The kiddles really do love to help and it is so sweet to see their pride in their culinary creations. A friend of mine brought some of these delicious granola bars she had made and shared the recipe with me a couple of years ago. I did a little bit of tweaking to make it work with what I had on hand, and out came Power Bars. These nutrient-packed bars make for a delicious, energy packed snack, giving our sluggish selves just the energy boost we needed, while satisfying our sweet tooths (teeth?).
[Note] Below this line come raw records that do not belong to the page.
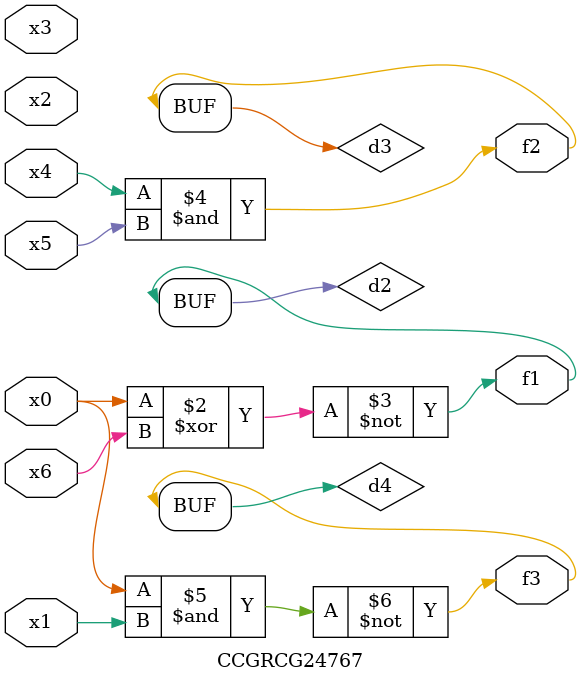
<source format=v>
module CCGRCG24767(
	input x0, x1, x2, x3, x4, x5, x6,
	output f1, f2, f3
);

	wire d1, d2, d3, d4;

	nor (d1, x0);
	xnor (d2, x0, x6);
	and (d3, x4, x5);
	nand (d4, x0, x1);
	assign f1 = d2;
	assign f2 = d3;
	assign f3 = d4;
endmodule

</source>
The kids LOVE that they are called Power Bars, and in fact, got re-dubbed “Super” Power Bars because they make them run and leap and drive Mom wild with such super power strength (hey, they are packed with fiber, omega 3 from the flax seed, and protein that any super hero would need to do their super hero thang).
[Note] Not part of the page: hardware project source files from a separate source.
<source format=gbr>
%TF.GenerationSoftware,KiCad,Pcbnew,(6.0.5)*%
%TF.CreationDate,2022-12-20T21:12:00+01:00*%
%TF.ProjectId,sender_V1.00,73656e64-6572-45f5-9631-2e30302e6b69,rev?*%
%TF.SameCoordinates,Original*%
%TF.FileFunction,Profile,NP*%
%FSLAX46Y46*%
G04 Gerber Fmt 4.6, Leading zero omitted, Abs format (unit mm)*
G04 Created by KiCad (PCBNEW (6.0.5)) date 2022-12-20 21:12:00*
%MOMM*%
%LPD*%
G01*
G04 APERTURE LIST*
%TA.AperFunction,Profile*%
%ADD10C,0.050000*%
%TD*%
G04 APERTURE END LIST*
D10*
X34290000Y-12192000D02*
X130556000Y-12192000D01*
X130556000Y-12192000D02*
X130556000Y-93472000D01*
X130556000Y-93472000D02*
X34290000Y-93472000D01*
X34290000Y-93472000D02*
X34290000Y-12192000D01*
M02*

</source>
Want to know one more perk of these easy bars? They are no bake! Just refrigerate for at least an hour, then cut them up and store in an airtight container in the fridge for up to 2 weeks. They are perfect for snacks, throwing in school lunches (whenever we get to do that again..), or a wholesome source of nutrition on the go.
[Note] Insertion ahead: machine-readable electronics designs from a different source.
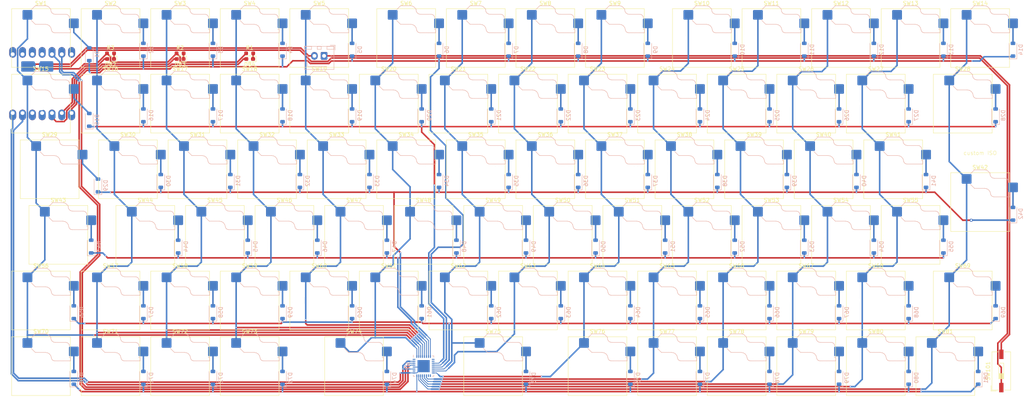
<source format=kicad_pcb>
(kicad_pcb
	(version 20240108)
	(generator "pcbnew")
	(generator_version "8.0")
	(general
		(thickness 1.6)
		(legacy_teardrops no)
	)
	(paper "A4")
	(layers
		(0 "F.Cu" signal)
		(31 "B.Cu" signal)
		(32 "B.Adhes" user "B.Adhesive")
		(33 "F.Adhes" user "F.Adhesive")
		(34 "B.Paste" user)
		(35 "F.Paste" user)
		(36 "B.SilkS" user "B.Silkscreen")
		(37 "F.SilkS" user "F.Silkscreen")
		(38 "B.Mask" user)
		(39 "F.Mask" user)
		(40 "Dwgs.User" user "User.Drawings")
		(41 "Cmts.User" user "User.Comments")
		(42 "Eco1.User" user "User.Eco1")
		(43 "Eco2.User" user "User.Eco2")
		(44 "Edge.Cuts" user)
		(45 "Margin" user)
		(46 "B.CrtYd" user "B.Courtyard")
		(47 "F.CrtYd" user "F.Courtyard")
		(48 "B.Fab" user)
		(49 "F.Fab" user)
		(50 "User.1" user)
		(51 "User.2" user)
		(52 "User.3" user)
		(53 "User.4" user)
		(54 "User.5" user)
		(55 "User.6" user)
		(56 "User.7" user)
		(57 "User.8" user)
		(58 "User.9" user)
	)
	(setup
		(stackup
			(layer "F.SilkS"
				(type "Top Silk Screen")
			)
			(layer "F.Paste"
				(type "Top Solder Paste")
			)
			(layer "F.Mask"
				(type "Top Solder Mask")
				(thickness 0.01)
			)
			(layer "F.Cu"
				(type "copper")
				(thickness 0.035)
			)
			(layer "dielectric 1"
				(type "core")
				(thickness 1.51)
				(material "FR4")
				(epsilon_r 4.5)
				(loss_tangent 0.02)
			)
			(layer "B.Cu"
				(type "copper")
				(thickness 0.035)
			)
			(layer "B.Mask"
				(type "Bottom Solder Mask")
				(thickness 0.01)
			)
			(layer "B.Paste"
				(type "Bottom Solder Paste")
			)
			(layer "B.SilkS"
				(type "Bottom Silk Screen")
			)
			(copper_finish "None")
			(dielectric_constraints no)
		)
		(pad_to_mask_clearance 0)
		(allow_soldermask_bridges_in_footprints no)
		(pcbplotparams
			(layerselection 0x00010fc_ffffffff)
			(plot_on_all_layers_selection 0x0000000_00000000)
			(disableapertmacros no)
			(usegerberextensions no)
			(usegerberattributes yes)
			(usegerberadvancedattributes yes)
			(creategerberjobfile yes)
			(dashed_line_dash_ratio 12.000000)
			(dashed_line_gap_ratio 3.000000)
			(svgprecision 4)
			(plotframeref no)
			(viasonmask no)
			(mode 1)
			(useauxorigin no)
			(hpglpennumber 1)
			(hpglpenspeed 20)
			(hpglpendiameter 15.000000)
			(pdf_front_fp_property_popups yes)
			(pdf_back_fp_property_popups yes)
			(dxfpolygonmode yes)
			(dxfimperialunits yes)
			(dxfusepcbnewfont yes)
			(psnegative no)
			(psa4output no)
			(plotreference yes)
			(plotvalue yes)
			(plotfptext yes)
			(plotinvisibletext no)
			(sketchpadsonfab no)
			(subtractmaskfromsilk no)
			(outputformat 1)
			(mirror no)
			(drillshape 1)
			(scaleselection 1)
			(outputdirectory "")
		)
	)
	(net 0 "")
	(net 1 "Net-(D1-A)")
	(net 2 "/ROW0")
	(net 3 "Net-(D2-A)")
	(net 4 "Net-(D3-A)")
	(net 5 "Net-(D4-A)")
	(net 6 "Net-(D5-A)")
	(net 7 "Net-(D6-A)")
	(net 8 "Net-(D7-A)")
	(net 9 "Net-(D8-A)")
	(net 10 "Net-(D9-A)")
	(net 11 "Net-(D10-A)")
	(net 12 "Net-(D11-A)")
	(net 13 "Net-(D12-A)")
	(net 14 "Net-(D13-A)")
	(net 15 "Net-(D14-A)")
	(net 16 "Net-(D15-A)")
	(net 17 "/ROW1")
	(net 18 "Net-(D16-A)")
	(net 19 "Net-(D17-A)")
	(net 20 "Net-(D18-A)")
	(net 21 "Net-(D19-A)")
	(net 22 "Net-(D20-A)")
	(net 23 "Net-(D21-A)")
	(net 24 "Net-(D22-A)")
	(net 25 "Net-(D23-A)")
	(net 26 "Net-(D24-A)")
	(net 27 "Net-(D25-A)")
	(net 28 "Net-(D26-A)")
	(net 29 "Net-(D27-A)")
	(net 30 "Net-(D28-A)")
	(net 31 "Net-(D29-A)")
	(net 32 "/ROW2")
	(net 33 "Net-(D30-A)")
	(net 34 "Net-(D31-A)")
	(net 35 "Net-(D32-A)")
	(net 36 "Net-(D33-A)")
	(net 37 "Net-(D34-A)")
	(net 38 "Net-(D35-A)")
	(net 39 "Net-(D36-A)")
	(net 40 "Net-(D37-A)")
	(net 41 "Net-(D38-A)")
	(net 42 "Net-(D39-A)")
	(net 43 "Net-(D40-A)")
	(net 44 "Net-(D41-A)")
	(net 45 "Net-(D42-A)")
	(net 46 "/ROW3")
	(net 47 "Net-(D43-A)")
	(net 48 "Net-(D44-A)")
	(net 49 "Net-(D45-A)")
	(net 50 "Net-(D46-A)")
	(net 51 "Net-(D47-A)")
	(net 52 "Net-(D48-A)")
	(net 53 "Net-(D49-A)")
	(net 54 "Net-(D50-A)")
	(net 55 "Net-(D51-A)")
	(net 56 "Net-(D52-A)")
	(net 57 "Net-(D53-A)")
	(net 58 "Net-(D54-A)")
	(net 59 "Net-(D55-A)")
	(net 60 "/ROW4")
	(net 61 "Net-(D56-A)")
	(net 62 "Net-(D57-A)")
	(net 63 "Net-(D58-A)")
	(net 64 "Net-(D59-A)")
	(net 65 "Net-(D60-A)")
	(net 66 "Net-(D61-A)")
	(net 67 "Net-(D62-A)")
	(net 68 "Net-(D63-A)")
	(net 69 "Net-(D64-A)")
	(net 70 "Net-(D65-A)")
	(net 71 "Net-(D66-A)")
	(net 72 "Net-(D67-A)")
	(net 73 "Net-(D68-A)")
	(net 74 "Net-(D69-A)")
	(net 75 "Net-(D70-A)")
	(net 76 "/ROW5")
	(net 77 "Net-(D71-A)")
	(net 78 "Net-(D72-A)")
	(net 79 "Net-(D73-A)")
	(net 80 "Net-(D74-A)")
	(net 81 "Net-(D75-A)")
	(net 82 "Net-(D76-A)")
	(net 83 "Net-(D77-A)")
	(net 84 "Net-(D78-A)")
	(net 85 "Net-(D79-A)")
	(net 86 "Net-(D80-A)")
	(net 87 "/COL00")
	(net 88 "/COL01")
	(net 89 "/COL02")
	(net 90 "/COL03")
	(net 91 "/COL04")
	(net 92 "/COL05")
	(net 93 "/COL06")
	(net 94 "/COL07")
	(net 95 "/COL08")
	(net 96 "/COL09")
	(net 97 "/COL10")
	(net 98 "/COL11")
	(net 99 "/COL12")
	(net 100 "/COL13")
	(net 101 "Net-(D81-A)")
	(net 102 "unconnected-(U1-3V3-Pad12)")
	(net 103 "unconnected-(U1-A10{slash}0.28-Pad3)")
	(net 104 "unconnected-(U1-A4{slash}0.03_H-Pad2)")
	(net 105 "unconnected-(U1-A6_MOSI{slash}1.15-Pad11)")
	(net 106 "unconnected-(U1-A2{slash}0.02_H-Pad1)")
	(net 107 "unconnected-(U1-B8_TX{slash}1.11-Pad7)")
	(net 108 "unconnected-(U1-A11{slash}0.29-Pad4)")
	(net 109 "Net-(D82-K)")
	(net 110 "/LED0")
	(net 111 "/VCC")
	(net 112 "/GND")
	(net 113 "/SCL")
	(net 114 "/SDA")
	(net 115 "unconnected-(U2-P21-Pad18)")
	(net 116 "unconnected-(U2-P20-Pad17)")
	(net 117 "unconnected-(U2-P11-Pad10)")
	(net 118 "unconnected-(U2-ADDR-Pad26)")
	(net 119 "unconnected-(U2-P10-Pad9)")
	(net 120 "unconnected-(U2-!INT-Pad32)")
	(net 121 "/LED1")
	(net 122 "Net-(D83-K)")
	(net 123 "/LED2")
	(net 124 "Net-(D84-K)")
	(net 125 "/BAT+")
	(net 126 "/BATSW")
	(footprint "PCM_Switch_Keyboard_Hotswap_Kailh:SW_Hotswap_Kailh_Choc_V1_1.00u" (layer "F.Cu") (at 126.6 84.1))
	(footprint "PCM_Switch_Keyboard_Hotswap_Kailh:SW_Hotswap_Kailh_Choc_V1_1.00u" (layer "F.Cu") (at 108.6 84.1))
	(footprint "PCM_Switch_Keyboard_Hotswap_Kailh:SW_Hotswap_Kailh_Choc_V1_1.00u" (layer "F.Cu") (at 248.1 67.1))
	(footprint "Resistor_SMD:R_0603_1608Metric_Pad0.98x0.95mm_HandSolder" (layer "F.Cu") (at 45.6 37.07))
	(footprint "PCM_Switch_Keyboard_Hotswap_Kailh:SW_Hotswap_Kailh_Choc_V1_1.00u" (layer "F.Cu") (at 158.1 67.1))
	(footprint "PCM_Switch_Keyboard_Hotswap_Kailh:SW_Hotswap_Kailh_Choc_V1_1.00u" (layer "F.Cu") (at 90.6 84.1))
	(footprint "PCM_Switch_Keyboard_Hotswap_Kailh:SW_Hotswap_Kailh_Choc_V1_1.00u" (layer "F.Cu") (at 54.6 84.1))
	(footprint "Resistor_SMD:R_0603_1608Metric_Pad0.98x0.95mm_HandSolder" (layer "F.Cu") (at 63.6 37.07))
	(footprint "LED_SMD:LED_0603_1608Metric_Pad1.05x0.95mm_HandSolder" (layer "F.Cu") (at 45.6 38.53 180))
	(footprint "PCM_Switch_Keyboard_Hotswap_Kailh:SW_Hotswap_Kailh_Choc_V1_1.00u" (layer "F.Cu") (at 63.6 101.1))
	(footprint "PCM_Switch_Keyboard_Hotswap_Kailh:SW_Hotswap_Kailh_Choc_V1_1.00u" (layer "F.Cu") (at 99.6 50.1))
	(footprint "PCM_Switch_Keyboard_Hotswap_Kailh:SW_Hotswap_Kailh_Choc_V1_1.00u"
		(layer "F.Cu")
		(uuid "1fdcb58c-35e0-46ec-aa42-bc67806f71b0")
		(at 63.6 118.1)
		(descr "Kailh Choc keyswitch V1 CPG1350 V1 Hotswap Keycap 1.00u")
		(tags "Kailh Choc Keyswitch Switch CPG1350 V1 Hotswap Cutout Keycap 1.00u")
		(property "Reference" "SW72"
			(at 0 -9 0)
			(layer "F.SilkS")
			(uuid "a7df4ad8-6cee-425a-b239-e2d9c944fac2")
			(effects
				(font
					(size 1 1)
					(thickness 0.15)
				)
			)
		)
		(property "Value" "SW_Push"
			(at 0 9 0)
			(layer "F.Fab")
			(uuid "704b908f-9e6c-44cc-9416-edab82316144")
			(effects
				(font
					(size 1 1)
					(thickness 0.15)
				)
			)
		)
		(property "Footprint" "PCM_Switch_Keyboard_Hotswap_Kailh:SW_Hotswap_Kailh_Choc_V1_1.00u"
			(at 0 0 0)
			(layer "F.Fab")
			(hide yes)
			(uuid "4c22be53-7440-425f-9b77-1ac0168b3d0d")
			(effects
				(font
					(size 1.27 1.27)
					(thickness 0.15)
				)
			)
		)
		(property "Datasheet" ""
			(at 0 0 0)
			(layer "F.Fab")
			(hide yes)
			(uuid "cda29c9e-7140-48f6-80f7-99fa6f3c9273")
			(effects
				(font
					(size 1.27 1.27)
					(thickness 0.15)
				)
			)
		)
		(property "Description" "Push button switch, generic, two pins"
			(at 0 0 0)
			(layer "F.Fab")
			(hide yes)
			(uuid "6ba6f992-93e9-4eeb-9d6b-8609a46de06e")
			(effects
				(font
					(size 1.27 1.27)
					(thickness 0.15)
				)
			)
		)
		(path "/686ed955-3acd-4421-989b-b1b542356853")
		(sheetname "Root")
		(sheetfile "d69-80.kicad_sch")
		(attr smd)
		(fp_line
			(start -2.416 -7.409)
			(end -1.479 -8.346)
			(stroke
				(width 0.12)
				(type solid)
			)
			(layer "B.SilkS")
			(uuid "069fe4c9-e816-4409-a1cc-fe08a30ee01d")
		)
		(fp_line
			(start -1.479 -8.346)
			(end 1.268 -8.346)
			(stroke
				(width 0.12)
				(type solid)
			)
			(layer "B.SilkS")
			(uuid "5ba916a9-7868-473c-804d-821a66ae7a70")
		)
		(fp_line
			(start -1.479 -3.554)
			(end -2.5 -4.575)
			(stroke
				(width 0.12)
				(type solid)
			)
			(layer "B.SilkS")
			(uuid "34a8d04b-1d9b-4028-8692-cd61eb0030de")
		)
		(fp_line
			(start 1.168 -3.554)
			(end -1.479 -3.554)
			(stroke
				(width 0.12)
				(type solid)
			)
			(layer "B.SilkS")
			(uuid "a12a7eb0-7d27-45c9-adcb-168eab0e53ca")
		)
		(fp_line
			(start 1.268 -8.346)
			(end 1.671 -8.266)
			(stroke
				(width 0.12)
				(type solid)
			)
			(layer "B.SilkS")
			(uuid "1649e829-16e4-4477-b620-69b3767d7717")
		)
		(fp_line
			(start 1.671 -8.266)
			(end 2.013 -8.037)
			(stroke
				(width 0.12)
				(type solid)
			)
			(layer "B.SilkS")
			(uuid "dd8183f0-4ef3-4e08-a4dc-3885ccca3a56")
		)
		(fp_line
			(start 1.73 -3.449)
			(end 1.168 -3.554)
			(stroke
				(width 0.12)
				(type solid)
			)
			(layer "B.SilkS")
			(uuid "0ed7514b-c672-437e-874f-9141e1236b4a")
		)
		(fp_line
			(start 2.013 -8.037)
			(end 2.546 -7.504)
			(stroke
				(width 0.12)
				(type solid)
			)
			(layer "B.SilkS")
			(uuid "3c68955a-9636-4592-93b2-875718e96c6c")
		)
		(fp_line
			(start 2.209 -3.15)
			(end 1.73 -3.449)
			(stroke
				(width 0.12)
				(type solid)
			)
			(layer "B.SilkS")
			(uuid "60103ff7-f036-4bc3-8199-13ae3e1010da")
		)
		(fp_line
			(start 2.546 -7.504)
			(end 2.546 -7.282)
			(stroke
				(width 0.12)
				(type solid)
			)
			(layer "B.SilkS")
			(uuid "cc1ab082-bfde-446e-99ef-db4e3cb1424d")
		)
		(fp_line
			(start 2.546 -7.282)
			(end 2.633 -6.844)
			(stroke
				(w
... [2282754 chars truncated]
</source>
Allergy Alert: These bars contain peanuts and tree nuts
Homemade Power Bars (adapted from Super Healthy Kids.com’s recipe)
1 1/2 cup oats, dry
1/4-1/2 cup finely chopped cashews (depending on how cashew-y you like it)
1/2 cup finely chopped almonds
1/3 cup ground flax seed (make sure you get ground..)
1/2 cup chocolate chips or mini chocolate chips
1/2 tsp sea salt
3/4 cup peanut butter, melted in the microwave
1/2 cup honey
1) Line an 8 x 8 pan with parchment paper. You can also use a 9 x 13 pan for thinner bars. Make sure you leave excess paper on the sides so you can easily lift it up from the pan once you pack your mixture in. Set aside.
2) Combine oats, finely chopped nuts, ground flax seed, chocolate chips, and sea salt in a large bowl.
3) Melt peanut butter in a microwave safe bowl, I put mine in for about 1 minute and that did the trick.
4) Add honey to peanut butter and mix well.
5) Pour honey/peanut butter mixture into large bowl with rest of ingredients, stirring into completely mixed.
6) Pack mixture into the parchment-paper lined pan and refrigerate, covered, for at least 1 hour.
7) When chilled, lift parchment paper from pan with mixture, slice into bars, and store in an airtight container. You can store at room temp for up to 10 days, or in the fridge for up to 2 weeks (I personally enjoy them cold..).
If you have a few minutes one day, give them a try! Just a few minutes will set you up with a nutritious treat for anytime hunger sets in during the week. Let me know how they work for you!